Some governments have even considered invoking fines or arresting those who don't listen.
Thankfully, it seems that the majority of Canadians are finally getting the message of how important the measure of self-isolation is right now —residents are even sharing accounts of how empty streets across the country are becoming.
I walked to the grocery store this morning in Calgary, Canada. The streets were empty, cafes and restaurants were closed, people were keeping their distance at the store. We have the 3rd highest testing in the world.— Graham Louden (@gafdog) March 21, 2020
I'm pretty proud of us 🇨🇦
The fact that most non-essential businesses have been temporarily shuttered by provincial governments or by choice at this point is surely a huge factor in the recent quiet.
While so many people are home, @Ben_Nelms and @MaggieMac89 have been out in the Vancouver area shooting these incredible photos of how society changed overnight. I wonder what we will think someday when we look back on these. pic.twitter.com/CGtT3kqExp— Andrea Ross (@_rossandrea) March 24, 2020
The weather not quite reaching springlike temperatures yet helps, too.
COVID-19 empties out Calgary streets— News SummedUp Canada (@summedupcanada) March 24, 2020
But, it's still nice to think that more people are actually trying to follow the rules.
#toronto #streetscene #StayAtHome Empty streets in the core of Canada's largest city. #photography #blackandwhitephotography #monochrome pic.twitter.com/CZ8jYXCwQI— James Anok 🇨🇦🏳️🌈🇵🇹🇪🇺 (@ThetaState) March 23, 2020
Parks have been shown to have no foot traffic for as far as the eye can see. Major streets, too.
The view from my office today. Normally this parking lot is full. Feels eerily quiet here. #montreal #essentialservice pic.twitter.com/Bljn1EHjNU— Gina Ressler (@ginaressler) March 24, 2020
People have also noticed a lack of people on public transportation in cities where it is usually crammed full, like Toronto and Montreal.
I'm in canada & wrking for a bank we are needed helping clients with financial questions. So alot of us are still working.
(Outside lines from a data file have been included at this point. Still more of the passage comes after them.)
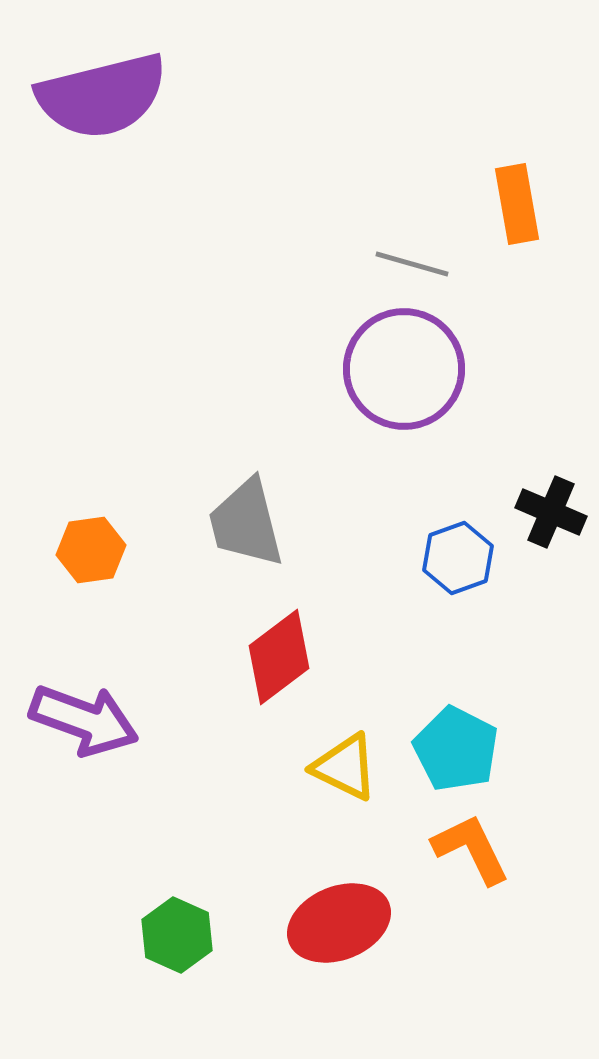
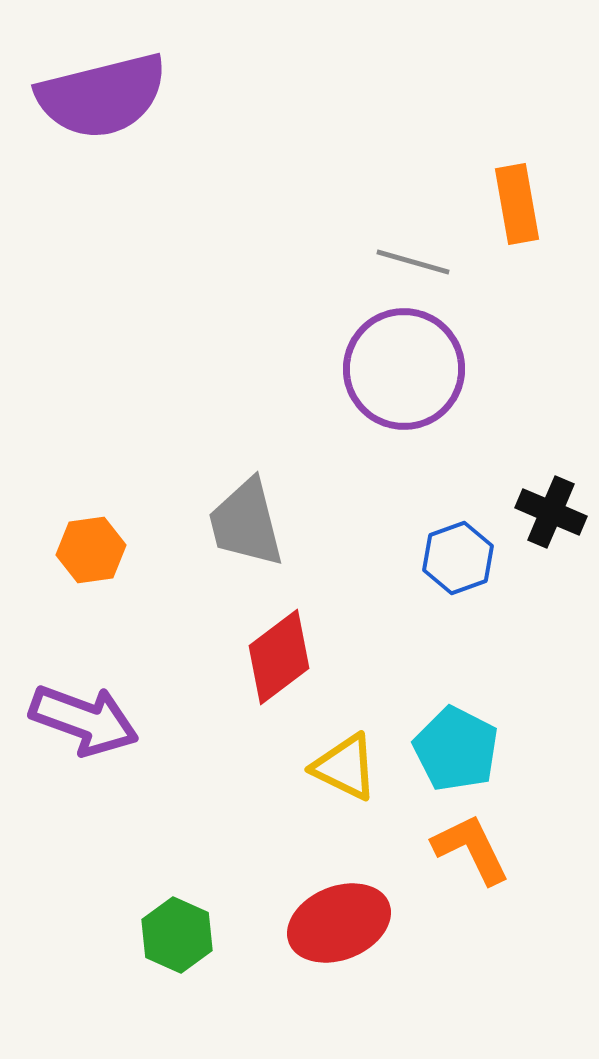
gray line: moved 1 px right, 2 px up
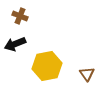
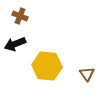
yellow hexagon: rotated 16 degrees clockwise
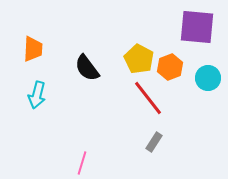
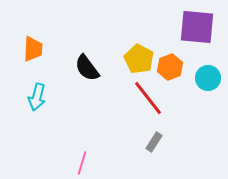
cyan arrow: moved 2 px down
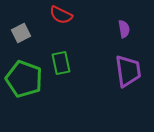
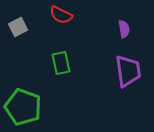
gray square: moved 3 px left, 6 px up
green pentagon: moved 1 px left, 28 px down
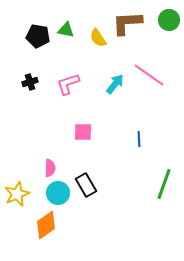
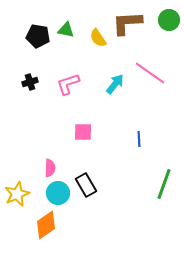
pink line: moved 1 px right, 2 px up
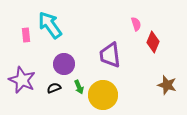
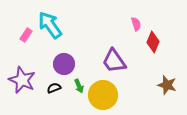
pink rectangle: rotated 40 degrees clockwise
purple trapezoid: moved 4 px right, 6 px down; rotated 28 degrees counterclockwise
green arrow: moved 1 px up
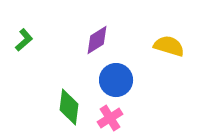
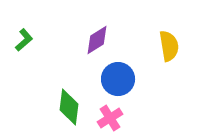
yellow semicircle: rotated 64 degrees clockwise
blue circle: moved 2 px right, 1 px up
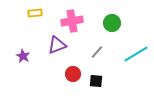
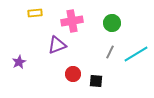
gray line: moved 13 px right; rotated 16 degrees counterclockwise
purple star: moved 4 px left, 6 px down; rotated 16 degrees clockwise
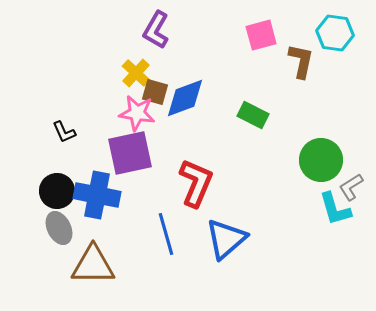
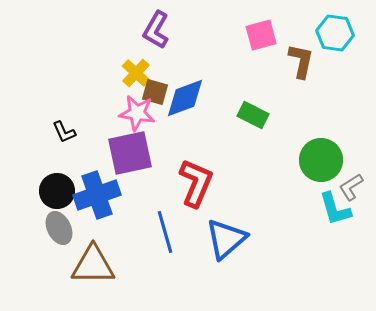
blue cross: rotated 30 degrees counterclockwise
blue line: moved 1 px left, 2 px up
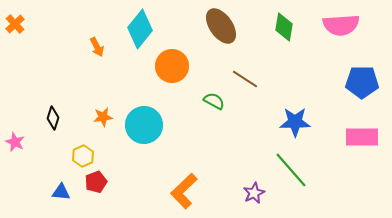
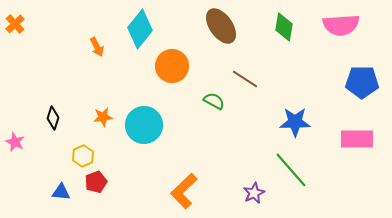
pink rectangle: moved 5 px left, 2 px down
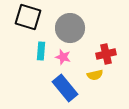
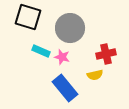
cyan rectangle: rotated 72 degrees counterclockwise
pink star: moved 1 px left
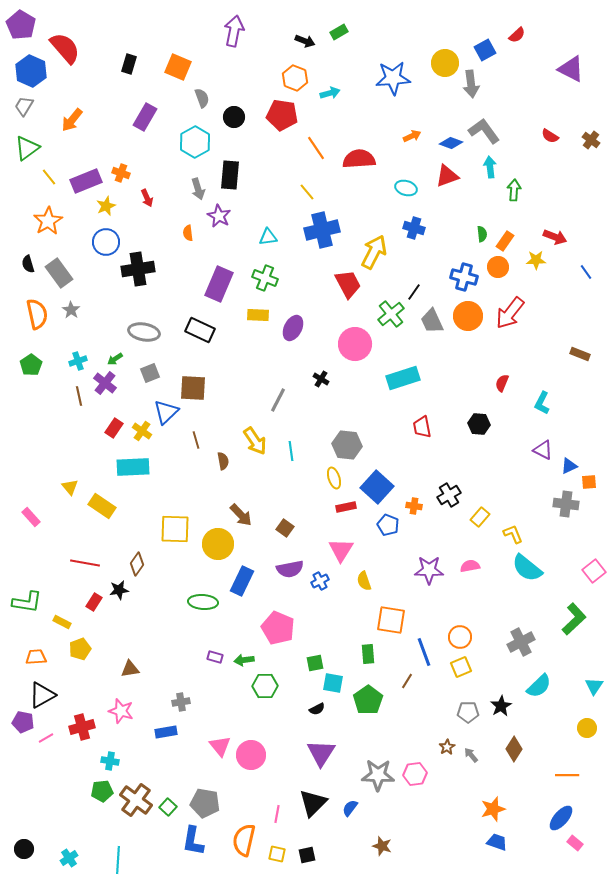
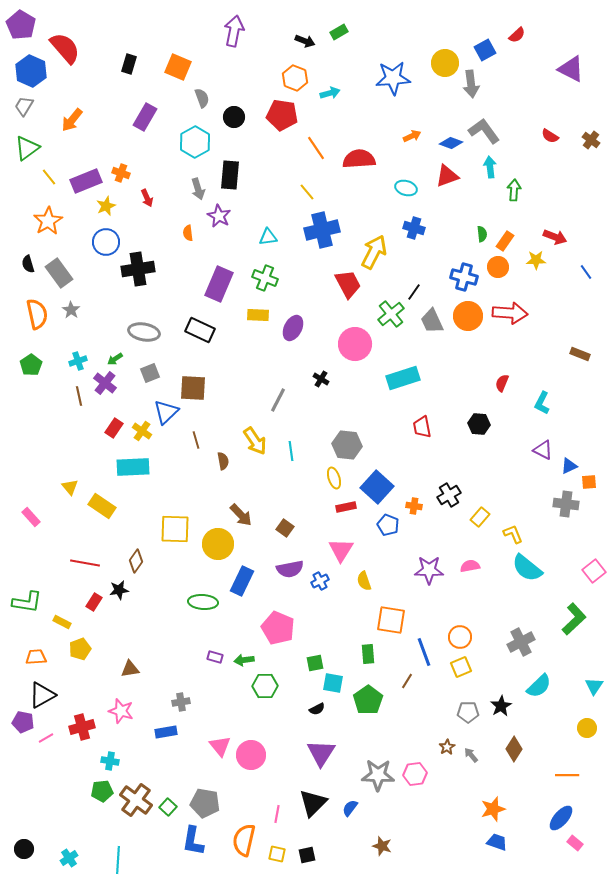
red arrow at (510, 313): rotated 124 degrees counterclockwise
brown diamond at (137, 564): moved 1 px left, 3 px up
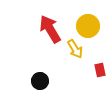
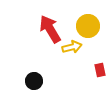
yellow arrow: moved 3 px left, 2 px up; rotated 72 degrees counterclockwise
black circle: moved 6 px left
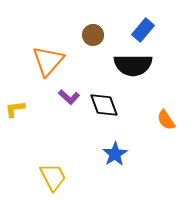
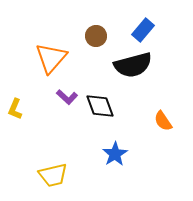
brown circle: moved 3 px right, 1 px down
orange triangle: moved 3 px right, 3 px up
black semicircle: rotated 15 degrees counterclockwise
purple L-shape: moved 2 px left
black diamond: moved 4 px left, 1 px down
yellow L-shape: rotated 60 degrees counterclockwise
orange semicircle: moved 3 px left, 1 px down
yellow trapezoid: moved 2 px up; rotated 104 degrees clockwise
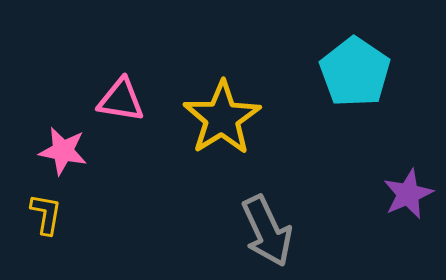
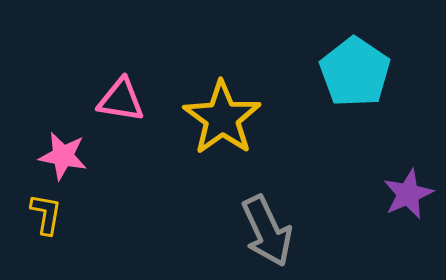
yellow star: rotated 4 degrees counterclockwise
pink star: moved 5 px down
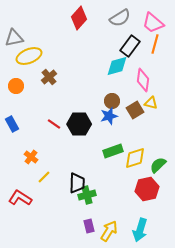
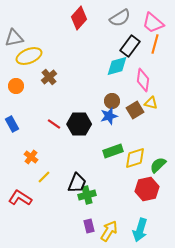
black trapezoid: rotated 20 degrees clockwise
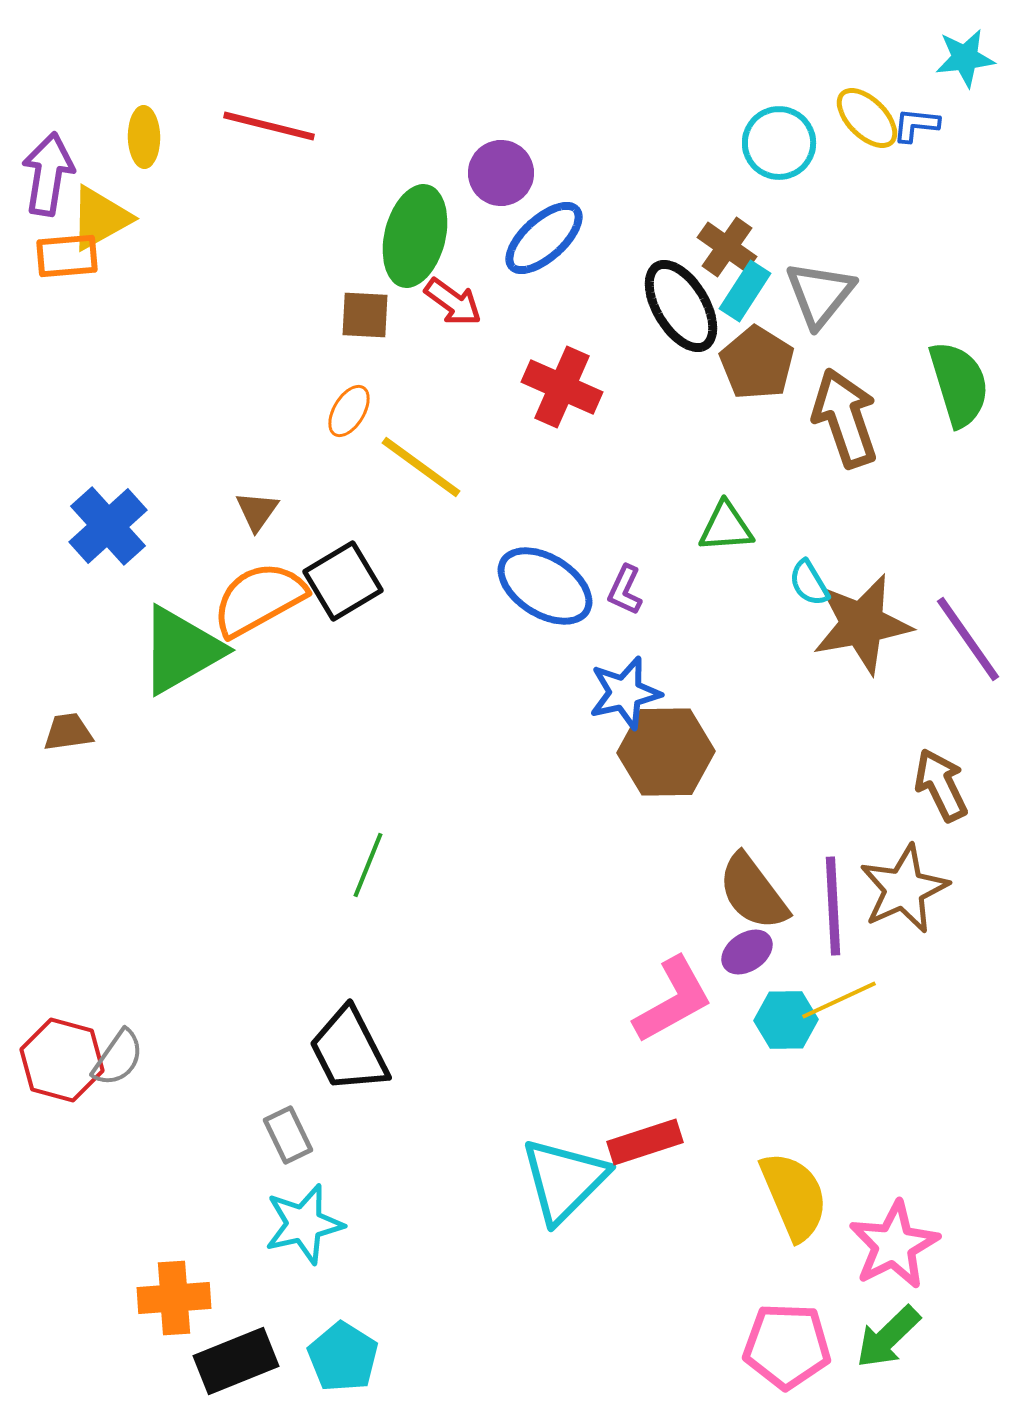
I can say a lot of Montrealers have abided by the 14 stay inside rule and most of the streets and public transportation is empty makes me feel better— StephP❤Donniesvalentines❤ (@mrspanetta) March 20, 2020
"I work in an essential service and when I’m out the streets are virtually empty," one Twitter user shared. "People are taking this seriously."
"I’m in Vancouver, Canada for the night... Airplane was empty, customs empty, streets empty," another noticed.
I’m used to seeing the streets of Ottawa empty, but usually not until 5:00. pic.twitter.com/ZUUTNiZpGz— Eric Neudorf (@EricNeudorf) March 23, 2020
Recent photos of usually bustling locations such as Toronto's Nathan Phillips Square and Kensington Market show them to be completely uninhabited — admittedly eerie, but a good sign.
With this virus small businesses take a massive hit. The streets are empty (see pic 2). Be sure to support small businesses when this has subsided 🇨🇦#Canada #yeg #coronavirus #edmonton #COVID19 #edmontonfood #theparlouryeg pic.twitter.com/NQq3z5233b— Bry (@mincanada) March 23, 2020
Some residents are drawing a comparison between Canada's empty streets and still-busy locations in the U.K. and the U.S., the latter of which is struggling to adequately address its COVID-19 situation.
Walking to an eye doctor appointment this afternoon and here are some downtown streets that would normally be some of the busiest street in Victoria. #yyj #victoriabuzz pic.twitter.com/atKWSj0qF5— Eric Jordan (@ericremyjordan) March 24, 2020
As weird and unsettling as it may feel to see our cities so desolate, it means we're doing a good job. It's important to remember that the better we do at social distancing, the sooner we can get back to normal life and, more importantly, the safer we'll all be.